DOGE Watch · USAID · Mozambique · 10 Sources
$10.3M
Mozambique VMMC program
13.9%
Mozambique HIV adult prevalence
2.4M
Mozambicans living with HIV
§ DOGE Watch / USAID Foreign Aid: Mozambique

$10.3 Million for Male Circumcision Programs in Mozambique

§ 01 / The Program

Mozambique Has a 13.9% HIV Rate. VMMC Is the Best Available Prevention.

Mozambique has one of the highest HIV prevalence rates in the world — 13.9% of adults are HIV-positive, with 2.4 million people living with the virus. The country is one of the 10 priority countries identified by WHO and UNAIDS for Voluntary Medical Male Circumcision (VMMC) scale-up as part of the global strategy to reduce HIV transmission. USAID, operating under PEPFAR, funded $10.3 million in VMMC programming in Mozambique — surgical services, demand creation, and supply chain support.

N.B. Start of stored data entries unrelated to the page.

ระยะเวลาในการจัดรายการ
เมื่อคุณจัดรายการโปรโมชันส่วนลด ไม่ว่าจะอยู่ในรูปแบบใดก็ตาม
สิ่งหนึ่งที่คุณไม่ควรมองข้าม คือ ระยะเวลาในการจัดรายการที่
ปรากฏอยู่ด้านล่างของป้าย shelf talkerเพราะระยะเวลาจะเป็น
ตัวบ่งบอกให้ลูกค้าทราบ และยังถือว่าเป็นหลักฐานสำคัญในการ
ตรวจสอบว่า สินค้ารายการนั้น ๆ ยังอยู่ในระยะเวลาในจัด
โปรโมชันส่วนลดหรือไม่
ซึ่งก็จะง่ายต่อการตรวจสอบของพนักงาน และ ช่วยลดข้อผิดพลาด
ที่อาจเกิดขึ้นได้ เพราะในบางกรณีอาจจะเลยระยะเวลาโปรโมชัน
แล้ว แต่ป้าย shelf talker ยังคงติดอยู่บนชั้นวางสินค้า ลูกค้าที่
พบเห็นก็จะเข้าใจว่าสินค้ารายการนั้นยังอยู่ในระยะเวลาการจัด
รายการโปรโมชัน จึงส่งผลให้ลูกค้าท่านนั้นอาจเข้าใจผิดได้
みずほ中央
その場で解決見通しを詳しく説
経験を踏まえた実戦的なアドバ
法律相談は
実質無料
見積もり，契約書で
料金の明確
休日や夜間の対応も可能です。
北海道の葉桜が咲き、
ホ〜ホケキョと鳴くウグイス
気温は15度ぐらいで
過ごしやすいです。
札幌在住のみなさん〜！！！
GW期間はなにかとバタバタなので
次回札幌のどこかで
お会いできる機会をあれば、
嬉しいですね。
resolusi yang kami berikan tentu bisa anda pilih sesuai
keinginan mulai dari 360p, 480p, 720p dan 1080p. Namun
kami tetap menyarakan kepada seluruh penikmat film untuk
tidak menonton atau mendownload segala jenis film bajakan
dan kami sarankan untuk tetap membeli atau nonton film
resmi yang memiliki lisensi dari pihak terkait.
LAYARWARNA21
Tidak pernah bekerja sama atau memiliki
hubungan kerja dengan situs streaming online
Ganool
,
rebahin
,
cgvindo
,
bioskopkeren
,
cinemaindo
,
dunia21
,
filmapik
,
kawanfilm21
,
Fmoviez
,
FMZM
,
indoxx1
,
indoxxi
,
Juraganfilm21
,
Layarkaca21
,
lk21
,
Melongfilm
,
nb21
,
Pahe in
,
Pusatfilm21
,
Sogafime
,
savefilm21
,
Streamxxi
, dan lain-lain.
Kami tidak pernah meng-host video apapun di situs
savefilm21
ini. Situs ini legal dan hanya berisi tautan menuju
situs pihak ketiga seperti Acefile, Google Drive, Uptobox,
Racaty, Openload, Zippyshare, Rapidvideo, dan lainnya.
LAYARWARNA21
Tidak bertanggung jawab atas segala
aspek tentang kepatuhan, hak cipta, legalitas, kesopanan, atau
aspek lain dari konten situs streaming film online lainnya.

This is the Mozambique-specific instance of the same VMMC program category flagged across all USAID PEPFAR countries. The evidence is the same: three randomized controlled trials, WHO recommendation since 2007, approximately 60% reduction in heterosexual HIV acquisition. The country context is more acute: at 13.9% prevalence, Mozambique faces one of the highest rates of new HIV infections in the world, and VMMC scale-up in high-prevalence Southern African nations is specifically where the intervention has the strongest modeled cost-effectiveness.

The Numbers Behind the Headlines
At $150–$900 per HIV infection averted (CDC estimates for high-prevalence African settings), $10.3 million in Mozambique VMMC programming translates to a prevention of between 11,000 and 68,000 HIV infections over the modeled benefit period. Each prevented infection in Mozambique avoids a lifetime of antiretroviral treatment costs that the Mozambican health system — with a GDP per capita under $600 — cannot sustainably bear. DOGE flagged this as circumcision spending. The arithmetic frames it differently.
§ 02 / The Sustainability Question

The Same Legitimate Question as Every PEPFAR Program: Transition to Host Country.

PEPFAR was authorized in 2003 with an explicit goal of building host-country health capacity that could sustain programs after American funding ended. Twenty-plus years later, Mozambique still depends on PEPFAR for the majority of its HIV program funding. The argument for terminating the Mozambique VMMC program — the same argument that applies to all PEPFAR country programs — is that indefinite American subsidy of foreign health infrastructure is not what Congress authorized, and that Mozambique should bear these costs.

The counterargument: Mozambique’s health system cannot absorb these costs at current development levels. An abrupt withdrawal does not transition the program; it ends it. Whether DOGE’s January 2025 suspension created a planned transition or simply terminated the program without a replacement plan is the unanswered operational question.

§ 03 / The Bottom Line
What This Means
$10.3 million for VMMC in a country with 13.9% HIV prevalence and 2.4 million people living with the virus. Evidence base identical to item 13 in this series — three RCTs, WHO recommendation. The cost-per-infection-averted math is strongest in high-prevalence settings like Mozambique. Suspended January 2025. The legitimate policy debate — permanent PEPFAR subsidy vs. transition to host country — is real. It was not the debate DOGE had.